One of the most important things to remember when your designing your website is to remember first and foremost, that it’s not about you, it’s about your client. Instead of broadcasting all the wonderful things you do, speak to the emotional needs of the client.
In addition, there are many structural things you can do maximize the effectiveness of your web page’s presentation. Starting with …
Make your page scan-able
People do not want to read paragraphs, in fact most individuals when they’re online don’t read, they scan. It is your job to create a format that is very easy for them to scan, especially on your homepage. Typically, I recommend homepages to be constructed using a 1-2-3 pattern. First, use color as the headline, second add some opening text, maybe two sentences, and then follow this with a list of bullet points. Each bullet point should speak to a different need that a client might have and link to the appropriate page inside your site that meets these needs.
Remember, the visitor doesn’t want to know about all the widgets you have for sale. They want to solve their problem and therefore they will scan for familiar keywords and use familiar navigation tools to find their solution. This is where the bullet list comes into play. By using bullet points, they can easily find what they want and immediately be linked to the information needed without having to read through irrelevant data.
The best thing to do is sit back and ask yourself, “If I could only share one thing with a visitor on my website, what would it be? If I could only share two things, what would it be?”, and build your website in this manor, only stressing your most important business attributes. While you may offer a number of services and/or products, you don’t want to overshadow the core business because you’ve cluttered your website with everything that you do. Keep the website and its navigation clean. Make it easy for your visitor to find what they’re looking for.

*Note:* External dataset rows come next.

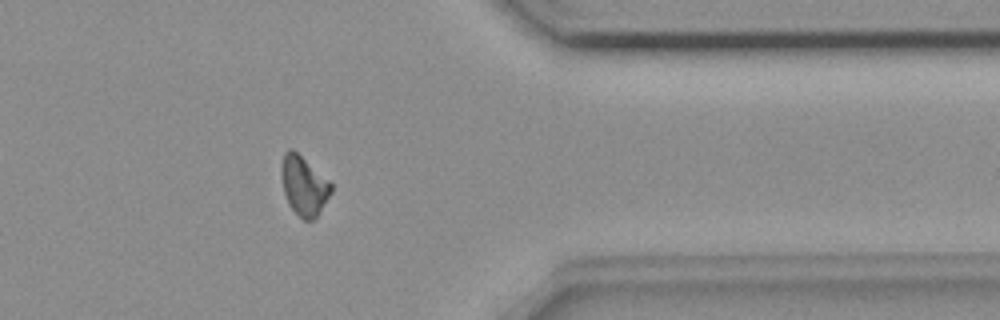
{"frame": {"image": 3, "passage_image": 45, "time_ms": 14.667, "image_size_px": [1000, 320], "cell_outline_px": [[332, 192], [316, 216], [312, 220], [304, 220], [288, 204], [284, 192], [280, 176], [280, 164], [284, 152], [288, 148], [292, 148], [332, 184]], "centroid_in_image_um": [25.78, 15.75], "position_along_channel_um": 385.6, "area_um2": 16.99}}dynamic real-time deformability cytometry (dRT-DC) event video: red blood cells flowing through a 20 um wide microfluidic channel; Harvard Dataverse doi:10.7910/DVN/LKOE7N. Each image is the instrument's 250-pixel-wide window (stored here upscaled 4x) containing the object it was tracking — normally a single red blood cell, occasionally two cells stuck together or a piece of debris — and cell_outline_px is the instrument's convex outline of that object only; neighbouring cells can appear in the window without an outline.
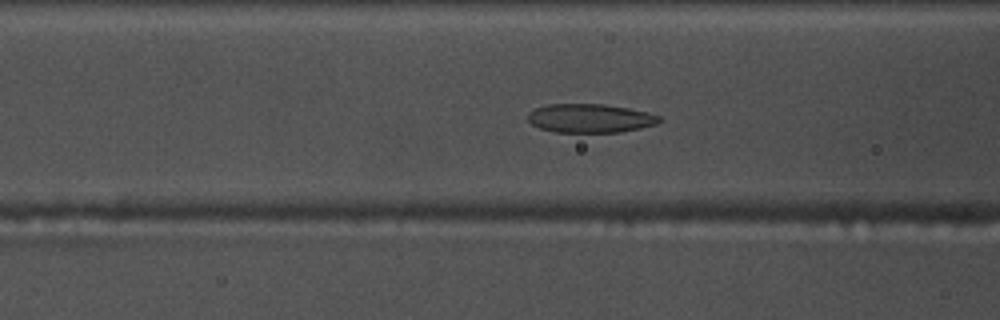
{"species": "common noctule bat (a hibernating species)", "species_latin": "Nyctalus noctula", "temperature_condition": "warm", "stored_images_in_passage": 56, "segment_of_instrument_passage": [1, 2], "camera_frame_rate_fps": 3000, "um_per_image_px": 0.085, "animal": {"sex": "male", "body_mass_g": 17.5, "forearm_length_mm": 52.3}, "frame": {"image": 1, "passage_image": 21, "time_ms": 6.667, "image_size_px": [1000, 320], "cell_outline_px": [[664, 120], [656, 124], [640, 128], [620, 132], [556, 132], [540, 128], [532, 124], [528, 120], [528, 112], [536, 108], [548, 104], [604, 104], [628, 108], [648, 112], [660, 116]], "centroid_in_image_um": [50.18, 10.05], "position_along_channel_um": 116.4, "area_um2": 22.08}}
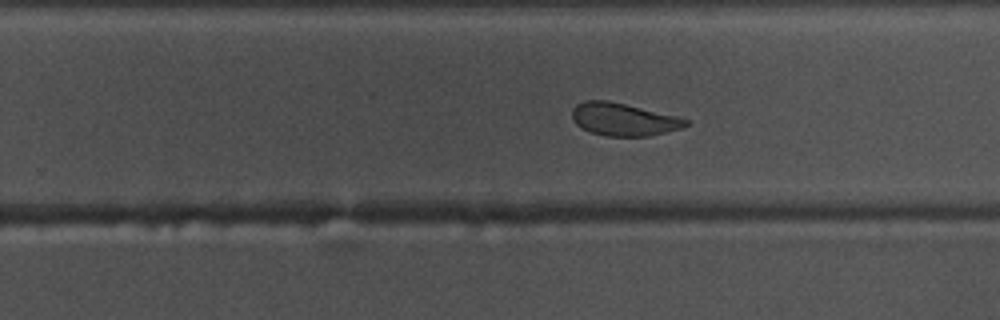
{"frame": {"image": 2, "passage_image": 34, "time_ms": 11.0, "image_size_px": [1000, 320], "cell_outline_px": [[688, 124], [680, 128], [648, 136], [604, 136], [580, 128], [572, 120], [572, 108], [576, 104], [584, 100], [608, 100], [688, 120]], "centroid_in_image_um": [52.88, 10.15], "position_along_channel_um": 276.9, "area_um2": 21.21}}
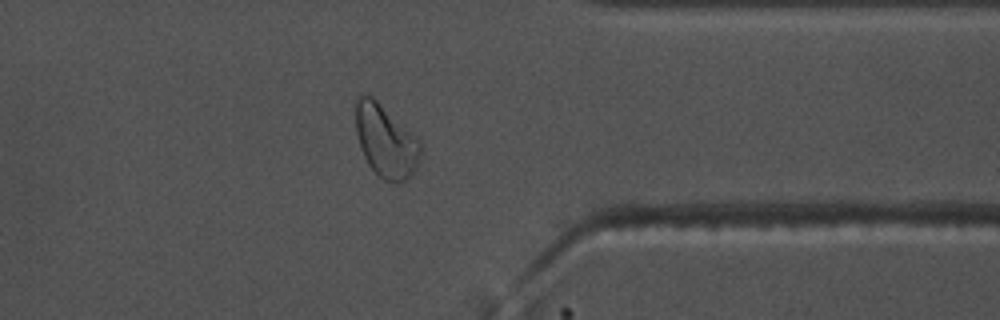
{"frame": {"image": 3, "passage_image": 43, "time_ms": 14.0, "image_size_px": [1000, 320], "cell_outline_px": [[420, 160], [412, 176], [400, 184], [384, 180], [368, 164], [364, 156], [356, 132], [356, 96], [364, 92], [368, 92], [416, 136], [420, 140]], "centroid_in_image_um": [32.79, 11.97], "position_along_channel_um": 378.6, "area_um2": 27.57}}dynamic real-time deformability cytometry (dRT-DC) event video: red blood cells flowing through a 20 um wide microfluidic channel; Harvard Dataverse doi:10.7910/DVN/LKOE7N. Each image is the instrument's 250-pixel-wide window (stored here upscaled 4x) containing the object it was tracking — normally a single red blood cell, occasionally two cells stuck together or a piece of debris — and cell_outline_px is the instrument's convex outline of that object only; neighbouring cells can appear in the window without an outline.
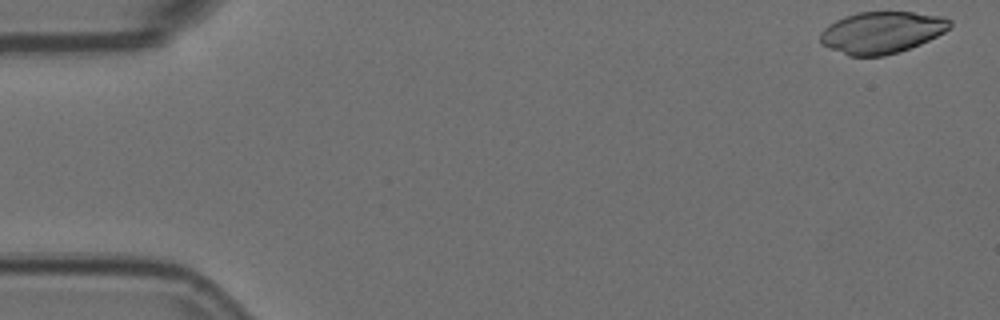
{"species": "Egyptian fruit bat (a non-hibernating species)", "species_latin": "Rousettus aegyptiacus", "temperature_condition": "room temperature", "stored_images_in_passage": 16, "camera_frame_rate_fps": 3000, "um_per_image_px": 0.085, "animal": {"sex": "female"}, "frame": {"image": 1, "passage_image": 1, "time_ms": 0.0, "image_size_px": [1000, 320], "cell_outline_px": [[952, 24], [944, 32], [920, 44], [900, 52], [884, 56], [848, 56], [828, 48], [820, 44], [820, 32], [828, 24], [844, 16], [860, 12], [912, 12], [944, 16], [952, 20]], "centroid_in_image_um": [74.92, 2.76], "position_along_channel_um": 10.1, "area_um2": 31.79}}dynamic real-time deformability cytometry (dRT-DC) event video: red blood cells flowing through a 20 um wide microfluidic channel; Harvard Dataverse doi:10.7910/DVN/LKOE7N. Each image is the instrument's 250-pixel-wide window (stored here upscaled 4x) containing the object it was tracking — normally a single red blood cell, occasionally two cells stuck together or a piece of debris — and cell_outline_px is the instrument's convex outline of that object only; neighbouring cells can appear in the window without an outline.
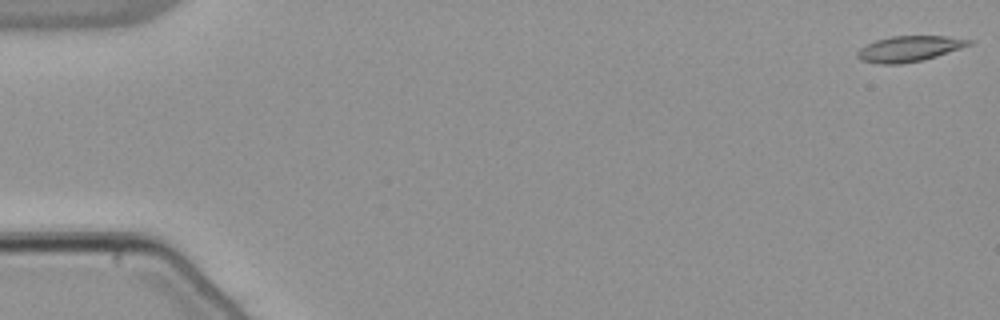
{"species": "common noctule bat (a hibernating species)", "species_latin": "Nyctalus noctula", "temperature_condition": "warm", "stored_images_in_passage": 50, "camera_frame_rate_fps": 3000, "um_per_image_px": 0.085, "animal": {"sex": "male", "body_mass_g": 21.5, "forearm_length_mm": 52.0}, "frame": {"image": 1, "passage_image": 1, "time_ms": 0.0, "image_size_px": [1000, 320], "cell_outline_px": [[976, 40], [972, 44], [936, 56], [920, 60], [900, 64], [880, 64], [860, 60], [856, 56], [856, 52], [860, 48], [876, 40], [892, 36], [948, 36]], "centroid_in_image_um": [77.29, 4.13], "position_along_channel_um": 7.7, "area_um2": 16.59}}
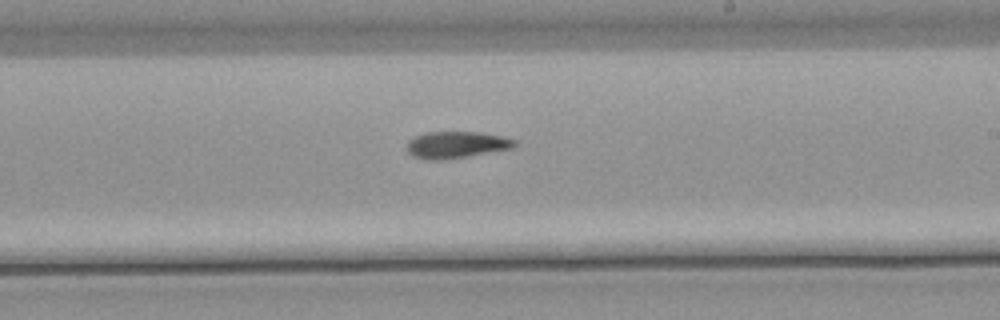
{"frame": {"image": 2, "passage_image": 32, "time_ms": 10.333, "image_size_px": [1000, 320], "cell_outline_px": [[516, 144], [512, 148], [468, 156], [444, 160], [424, 160], [412, 156], [404, 148], [408, 140], [424, 132], [480, 132], [504, 136], [516, 140]], "centroid_in_image_um": [38.73, 12.31], "position_along_channel_um": 250.3, "area_um2": 17.05}}
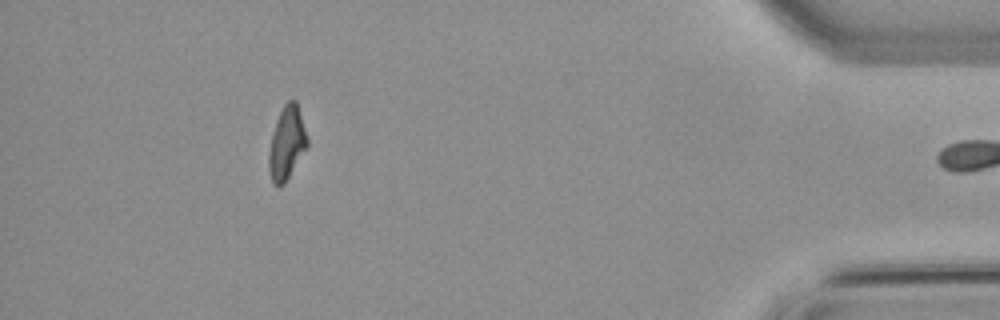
{"frame": {"image": 3, "passage_image": 49, "time_ms": 16.0, "image_size_px": [1000, 320], "cell_outline_px": [[308, 144], [284, 184], [280, 188], [272, 180], [268, 168], [268, 156], [272, 136], [276, 120], [284, 104], [288, 100], [296, 100], [308, 140]], "centroid_in_image_um": [24.36, 12.16], "position_along_channel_um": 410.8, "area_um2": 15.95}, "authors_computed_cell_mechanics": {"area_um2": 16.9643, "velocity_mm_per_s": 3.8459, "shape_relaxation_time_tau1_ms": 8.3581, "shape_relaxation_time_tau2_ms": null, "deformation_change_tau1": 0.251, "deformation_change_tau2": null}}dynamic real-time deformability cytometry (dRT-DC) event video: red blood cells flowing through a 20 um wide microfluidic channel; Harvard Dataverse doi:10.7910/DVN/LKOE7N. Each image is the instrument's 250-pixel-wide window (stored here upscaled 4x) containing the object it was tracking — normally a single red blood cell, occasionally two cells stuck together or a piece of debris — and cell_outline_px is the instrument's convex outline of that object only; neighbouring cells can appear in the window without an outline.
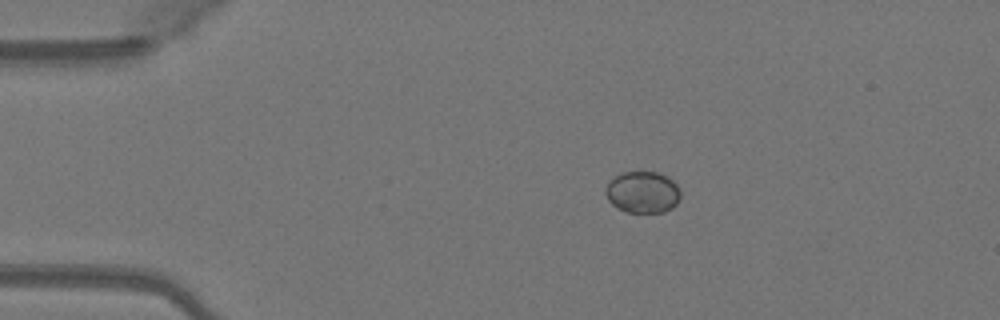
{"species": "Egyptian fruit bat (a non-hibernating species)", "species_latin": "Rousettus aegyptiacus", "temperature_condition": "warm", "stored_images_in_passage": 41, "camera_frame_rate_fps": 3000, "um_per_image_px": 0.085, "animal": {"sex": "female"}, "frame": {"image": 1, "passage_image": 1, "time_ms": 0.0, "image_size_px": [1000, 320], "cell_outline_px": [[680, 200], [672, 208], [664, 212], [628, 212], [612, 204], [608, 200], [604, 192], [604, 188], [608, 180], [624, 172], [656, 172], [672, 180], [676, 184], [680, 192]], "centroid_in_image_um": [54.6, 16.34], "position_along_channel_um": 30.4, "area_um2": 18.15}}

Let the connecting pages tell your story and help your visitor understand more about how you can solve their problem. These pages are intended to give your visitor a more in depth solution and ways in which you can help them.
As you move down the page I would repeat the pattern of color header, followed by a few lines of text and again a bulleted list. Pictures also make a nice way of breaking up the text and keeping the page interesting as well as invoking emotion. Much like a headline can be eye catching, the combination of the right wording and a strong image can create a mood and a point that will make your page far more effective.
Use familiar navigation terms
You want to have only five to seven words along your navigation. More than that gets very overwhelming to the visitor. I realize this can be a challenge for business owners, especially when they’re young in their business, as they want to broadcast absolutely everything they do. Don’t get too clever with your navigation. Keep it simple. Home. Blog. Products. Services. About Us. Contact Us. Portfolio. These are all keywords that people are used to looking for when seeking specific types of information on a website.
Don’t make your visitor work; instead lead them to action
One of the general rules of website development is to never make your client work. You want to make sure your contact information is all over the place. If they’ve decided at any moment that they want to reach you, do not make them work to figure out how to get in touch with you. Have that information very available on every page. Also, when clients hit the end of the page, don’t leave them hanging. Take them to the next step, whether that would be an invitation to contact you or an invitation to check out something else out on your website. You want to be guiding them every step of the way.